:: Task 1 ::
In the urban beekeeping thread, which organization does Stephanie say Branislav Babic belongs to?

:: Text excerpt ::
# Urban beekeeping?



## cgr (Aug 23, 2011)

I got on the forum mainly to sell off the items we bought as a production company, but have had my curiousity piqued by all this - and the television show we shot based on beekeeping.

I live right in the city of Montreal, but by chance saw some beat-up frames out in the trash the other day, on my block. I'm wondering if it is possible that people are keeping hives on their roofs? Is there any such thing as urban beekeeping? Obviously not the image I have of it.

Plus Montreal is pretty cold in the winter, where would the bees that survive the summer go?

Thanks!

CGR


----------



## MinnePchyolka (Apr 9, 2010)

Urban beekeeping is all the rage. Google it.


----------



## Specialkayme (Sep 4, 2005)

There was an article in one of the bee magazines a few months ago (can't remember which one) that was all about urban beekeeping . . . in Montreal if I remember correctly. It had hives kept on the roof of a hotel, in addition to a few other houses in the city.

Hives are kept much further north than Montreal. They will overwinter there too.


----------



## Bsweet (Apr 9, 2010)

Sounds like you need to keep your gear and shoot a show on urban beekeeping. You would be surprised how many beekeepers and thier bees are in town, alot of folks here on this forum have city bees and we have members from around the world. Welcome and wait to sell your gear for a while. jim


----------



## Michael Bush (Aug 2, 2002)

I've had bees in town off and on since the 70's. No serious issues. Once in a while some neighbor finally realizes you have bees, but usually they have been there a year by then...


----------



## dreamlandart (Aug 1, 2011)

Recently moved from Chicago to Virginia and Chicago had tons of urban hives. Chicago is one of the cities with more green roofs than any other city and therefore also many hives on those green roofs.


----------



## KQ6AR (May 13, 2008)

Backyard beekeeper outnumber commercial beekeepers.
There is probably a club in you're area.


----------



## AmericasBeekeeper (Jan 24, 2010)

Welcome! It would be good to learn more about bees before going to the media. Correct information is better for beekeeping.


----------



## Stephanie (Sep 4, 2011)

I wrote an article for OpenFile Montreal about urban beekeeping in the Montreal area.

http://montreal.openfile.ca/montreal/file/2011/06/urban-beekeeping-rise-montreal

I found Branislav Babic of the McGill Apiculture Association to be a terrific resource.

http://www.maa-mac.com/


----------

:: Record excerpts ::
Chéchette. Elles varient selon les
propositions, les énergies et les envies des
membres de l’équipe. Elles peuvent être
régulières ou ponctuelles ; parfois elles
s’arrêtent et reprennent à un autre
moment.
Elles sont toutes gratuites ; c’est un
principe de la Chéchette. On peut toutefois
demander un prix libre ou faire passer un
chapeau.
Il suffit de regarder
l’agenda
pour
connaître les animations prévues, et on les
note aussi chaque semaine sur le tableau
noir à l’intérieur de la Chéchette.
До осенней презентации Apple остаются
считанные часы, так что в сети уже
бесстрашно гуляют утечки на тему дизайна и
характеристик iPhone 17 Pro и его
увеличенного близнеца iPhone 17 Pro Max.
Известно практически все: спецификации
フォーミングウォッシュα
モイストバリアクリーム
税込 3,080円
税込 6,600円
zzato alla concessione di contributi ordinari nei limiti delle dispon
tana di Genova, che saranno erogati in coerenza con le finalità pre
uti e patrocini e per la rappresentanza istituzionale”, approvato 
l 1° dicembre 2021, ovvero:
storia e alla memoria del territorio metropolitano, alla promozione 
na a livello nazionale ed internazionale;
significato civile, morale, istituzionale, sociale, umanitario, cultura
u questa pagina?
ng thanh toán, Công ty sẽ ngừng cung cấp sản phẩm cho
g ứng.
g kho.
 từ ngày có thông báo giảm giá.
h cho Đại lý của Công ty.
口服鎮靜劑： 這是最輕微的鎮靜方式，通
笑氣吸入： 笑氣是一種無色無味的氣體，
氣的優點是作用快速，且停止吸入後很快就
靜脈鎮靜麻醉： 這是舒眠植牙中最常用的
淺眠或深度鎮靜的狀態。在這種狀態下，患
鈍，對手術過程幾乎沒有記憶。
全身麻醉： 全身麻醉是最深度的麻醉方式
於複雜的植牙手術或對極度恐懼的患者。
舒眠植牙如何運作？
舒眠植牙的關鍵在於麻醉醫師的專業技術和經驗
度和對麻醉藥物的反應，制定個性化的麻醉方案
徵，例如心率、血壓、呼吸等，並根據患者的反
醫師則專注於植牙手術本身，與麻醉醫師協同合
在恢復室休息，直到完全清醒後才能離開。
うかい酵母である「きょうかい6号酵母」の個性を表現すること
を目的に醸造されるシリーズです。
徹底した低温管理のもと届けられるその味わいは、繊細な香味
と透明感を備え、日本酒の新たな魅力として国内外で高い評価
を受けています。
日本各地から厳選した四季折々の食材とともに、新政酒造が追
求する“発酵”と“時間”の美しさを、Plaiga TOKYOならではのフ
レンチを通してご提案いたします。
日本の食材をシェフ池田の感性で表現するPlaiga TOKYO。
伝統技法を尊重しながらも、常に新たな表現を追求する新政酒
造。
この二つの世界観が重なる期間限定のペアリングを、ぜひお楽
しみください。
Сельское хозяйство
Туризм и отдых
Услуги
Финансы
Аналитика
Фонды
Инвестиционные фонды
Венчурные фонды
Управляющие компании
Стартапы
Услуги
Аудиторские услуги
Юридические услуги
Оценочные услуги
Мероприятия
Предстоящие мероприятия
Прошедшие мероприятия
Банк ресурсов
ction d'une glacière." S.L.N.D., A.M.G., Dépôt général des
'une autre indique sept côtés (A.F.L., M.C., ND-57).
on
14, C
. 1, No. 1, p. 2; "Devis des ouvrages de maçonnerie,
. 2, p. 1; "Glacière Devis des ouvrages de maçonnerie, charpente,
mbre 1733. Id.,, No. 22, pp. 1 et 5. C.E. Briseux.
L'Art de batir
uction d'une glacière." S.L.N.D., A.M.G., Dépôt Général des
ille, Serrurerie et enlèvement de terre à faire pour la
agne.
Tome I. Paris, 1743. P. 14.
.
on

:: Task 2 ::
Please echo the entries from their start through the line that contains "l 1° dicembre", with both ends included.

:: Answer 1 ::
The McGill Apiculture Association.

:: Answer 2 ::
Chéchette. Elles varient selon les
propositions, les énergies et les envies des
membres de l’équipe. Elles peuvent être
régulières ou ponctuelles ; parfois elles
s’arrêtent et reprennent à un autre
moment.
Elles sont toutes gratuites ; c’est un
principe de la Chéchette. On peut toutefois
demander un prix libre ou faire passer un
chapeau.
Il suffit de regarder
l’agenda
pour
connaître les animations prévues, et on les
note aussi chaque semaine sur le tableau
noir à l’intérieur de la Chéchette.
До осенней презентации Apple остаются
считанные часы, так что в сети уже
бесстрашно гуляют утечки на тему дизайна и
характеристик iPhone 17 Pro и его
увеличенного близнеца iPhone 17 Pro Max.
Известно практически все: спецификации
フォーミングウォッシュα
モイストバリアクリーム
税込 3,080円
税込 6,600円
zzato alla concessione di contributi ordinari nei limiti delle dispon
tana di Genova, che saranno erogati in coerenza con le finalità pre
uti e patrocini e per la rappresentanza istituzionale”, approvato 
l 1° dicembre 2021, ovvero:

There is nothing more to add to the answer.